Two weeks ago, a well conceived article was published in Forbes. It discusses the problem of the lack of productivity of large pharma. The problem is very real.  Just look at the number of patent expirations threatening this industry and the state of their pipelines.  A great example is Pfizer – a company that is shrinking as fast as it can to offset their loss of revenue from Lipitor sales. Another good example is Astra-zeneca – a company that is also fighting loss of market exclusivity with layoffs. Obviously, a better way to deal with the problem is more productivity either from in-house research and development or from external sources. So why is this not happening? 

There are multiple causes for the poor productivity of the pharmaceutical industry overall.  These include scientific issues – its just plain getting harder to find new, safe and effective drugs.  Another contributor is the increasingly stringent and risky regulatory environment affecting products from obesity and diabetes therapies to antibiotics (don’t get me started!). But I think Bruce Booth, in his Forbes piece, has really hit on another underappreciated factor – the increasingly bureaucratic and metrics-driven approach to R&D within the pharmaceutical industry.

At Wyeth at one point, the Discovery group was asked to produce 15 clinical candidates per year (IND ready).  Did this increase their late stage pipeline? What do you think?  What it did, probably, was decrease the quality and increase the risk of the compounds entering phase I development. As described by Bruce Booth, Wyeth R&D was run by committee(s).  But each committee member had their own particular agenda.  Each functional area had their own constraints and concerns – work load, not wanting to be blamed for project failure, etc. So they would try and either block a project or at least make their reticence known to the committee so they could at least say, “I told you so” later.  In the industry, it is always easier to say NO at the beginning than it is to take a risk and support a potentially costly project that, 80% of the time, will fail anyway.

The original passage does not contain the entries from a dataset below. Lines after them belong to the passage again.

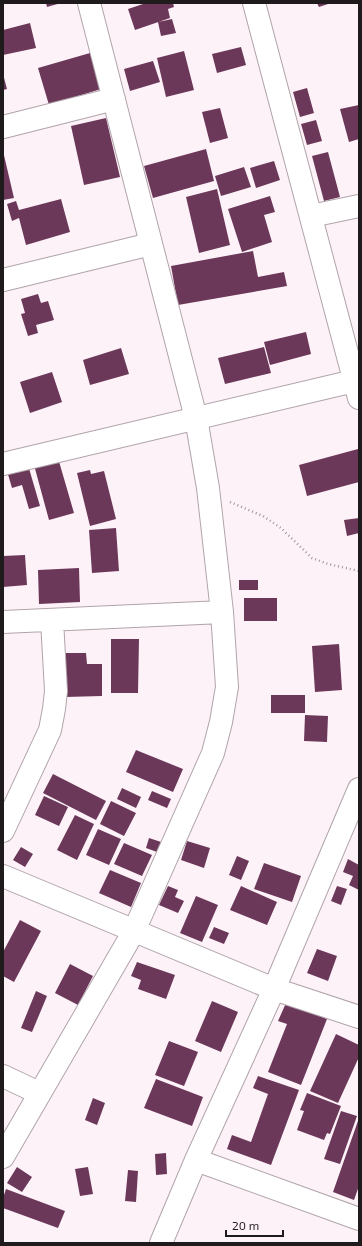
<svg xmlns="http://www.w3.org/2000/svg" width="362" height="1246" viewBox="0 0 362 1246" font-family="'Exo 2',sans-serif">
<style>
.building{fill:#6c3859}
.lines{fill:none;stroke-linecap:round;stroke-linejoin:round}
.minor-casing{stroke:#b0a4ab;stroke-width:24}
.path{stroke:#a0979c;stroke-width:2.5;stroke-dasharray:1 3;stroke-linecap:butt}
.minor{stroke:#fff;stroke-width:22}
</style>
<rect width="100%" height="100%" fill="#fef2f9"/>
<!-- building -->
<path class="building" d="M46,3H61L47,7Z
M146,3H173L174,7L168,9L170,18L135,30L128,9Z
M317,3H331L319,7Z
M172,19L176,33L161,36L158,22Z
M30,23L36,48L3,55V30Z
M241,47L246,65L217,73L212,54Z
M184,51L194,90L166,97L157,58Z
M90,53L101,89L49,105L38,68Z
M153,61L160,82L130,91L124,69Z
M3,74L7,89L3,90Z
M307,88L314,113L300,117L293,92Z
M359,105V139L349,142L340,109Z
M220,108L228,138L210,143L202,112Z
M106,118L120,177L84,185L71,126Z
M316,120L322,141L307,145L301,124Z
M206,149L214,181L153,198L144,166Z
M3,151L14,198L3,200Z
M328,152L340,197L324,201L312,156Z
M274,161L280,180L256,188L250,168Z
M244,167L251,187L221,196L215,176Z
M217,189L230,245L199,253L186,197Z
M270,196L275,212L264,215L272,242L242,252L228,209Z
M61,199L70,232L26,245L19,218L12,221L7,204L16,201L19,210Z
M253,251L258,277L284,272L287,286L178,305L171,266Z
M38,294L41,303L48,301L54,320L36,325L38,333L28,336L21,314L25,313L21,299Z
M306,332L311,354L270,365L264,342Z
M264,347L271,373L225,384L218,358Z
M121,348L129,374L90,385L83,360Z
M52,372L62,402L30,413L20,382Z
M358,449L359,482L307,496L299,465Z
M58,458L74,513L49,520L34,465Z
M28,465L40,506L29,509L22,485L12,488L7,471Z
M90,470L91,474L104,471L116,519L90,526L77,473Z
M359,518V533L347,536L344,520Z
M116,528L119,571L92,573L89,530Z
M25,555L27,585L3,587V556Z
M79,568L80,602L39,604L38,570Z
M239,580H258V590H239Z
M244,598H277V621H244Z
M111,639H139L138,693H111Z
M339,644L342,690L315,692L312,646Z
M66,653H86L87,664H102V696L65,697Z
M271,695H305V713H271Z
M305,715L328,716L327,742L304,741Z
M136,750L183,769L173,792L126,772Z
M53,774L106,801L96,820L43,793Z
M122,788L141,797L136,808L117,799Z
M152,791L171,799L167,808L148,800Z
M44,796L68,807L59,826L35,815Z
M111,801L136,813L124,836L100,824Z
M75,815L94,824L77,860L57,850Z
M98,829L121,839L109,865L86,855Z
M149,838L161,842L157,852L146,848Z
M187,841L210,848L204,868L181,860Z
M124,843L152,855L142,876L114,864Z
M21,847L33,854L25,867L13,860Z
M237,856L249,861L241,880L229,875Z
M348,859L359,865V890L349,885L353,876L343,872Z
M264,863L301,876L292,902L254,889Z
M110,870L141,883L131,907L99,893Z
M168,886L178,890L175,897L184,901L178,913L159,905Z
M241,886L277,902L267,925L230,910Z
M337,886L347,889L341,905L331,901Z
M196,896L218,905L202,942L180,933Z
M20,920L41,931L14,982L3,976V952Z
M214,927L229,933L224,944L209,938Z
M317,949L337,956L328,981L307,973Z
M137,962L175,975L166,999L138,989L141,980L131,976Z
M70,964L93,976L78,1005L55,993Z
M36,991L47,996L32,1032L21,1028Z
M212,1001L238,1012L221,1052L195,1041Z
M286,1003L327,1019L301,1085L268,1072L287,1024L278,1021Z
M336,1034L359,1045V1057L338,1103L310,1091Z
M169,1041L198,1052L184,1086L155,1075Z
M258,1076L299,1090L271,1165L227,1149L232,1135L251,1142L268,1094L253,1088Z
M156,1079L203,1097L192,1126L144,1108Z
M307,1093L341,1106L330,1134L327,1133L324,1140L297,1130L304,1111L300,1110Z
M93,1098L105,1103L97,1125L85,1120Z
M341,1111L357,1116L340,1164L324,1159Z
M359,1118V1186L354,1200L333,1192Z
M166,1153L167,1174L156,1175L155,1154Z
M17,1167L32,1177L22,1192L7,1183Z
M88,1167L93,1194L80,1196L75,1169Z
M128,1170L138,1171L136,1202L125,1201Z
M6,1189L65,1211L58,1228L3,1208V1198Z"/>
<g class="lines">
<defs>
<path id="minor" d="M254,3L359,398
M3,127L114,99
M311,216L359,206
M3,280L151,244
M3,464L354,381
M3,622L222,612
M3,831L50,730L54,709L56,691L52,620
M3,876L274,989L359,1017
M3,1076L39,1093
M3,1157L134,931L213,753L221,722L227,687L222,612L208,488L196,418L89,3
M196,1160L359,1219
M161,1243L196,1160L274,989L359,789"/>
</defs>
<!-- minor casing -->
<use href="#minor" class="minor-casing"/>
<!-- path -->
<path class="path" d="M230,502L263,516L281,528L312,558L328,564L359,571"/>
<!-- minor -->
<use href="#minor" class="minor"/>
</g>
<!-- border -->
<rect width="362" height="1246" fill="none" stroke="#1f1b1d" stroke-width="8"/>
<!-- scale -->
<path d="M226 1230v6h57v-6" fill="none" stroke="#1f1b1d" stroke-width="2"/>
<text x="232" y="1230" font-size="12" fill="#1f1b1d" stroke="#fef2f9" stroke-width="3" paint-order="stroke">20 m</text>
</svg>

When you layer committees one on top of the other – business development, safety, R&D, the problems compound more often than they are solved. 

Bruce Booth’s solution is similar to one I have been pushing.  He would create geographically localized therapeutic area units with all the critical support required (I presume this is what he means) like toxicology, manufacturing, clinical development, regulatory, etc. He suggests giving them five years of budget and then leaving them alone.  The therapeutic areas would then report directly to the “top” (whatever that is) rather than to a committee. My suggestion has always been to shrink the companies altogether by giving each therapeutic area its own P&L.  That might be achieved by providing a budget (instead of profits) from the mother company or it might be (better) by allowing them to live within their P&L based on profits from revenues derived from marketed products. Essentially, what I am suggesting is taking the Centers of Excellence in Drug Discovery of Glaxo one giant step further towards independence from the leaky, unstable giant mother ship.  

I have said in multiple previous blogs that this would be a great strategy for improving the situation of antibiotics within the pharmaceutical industry.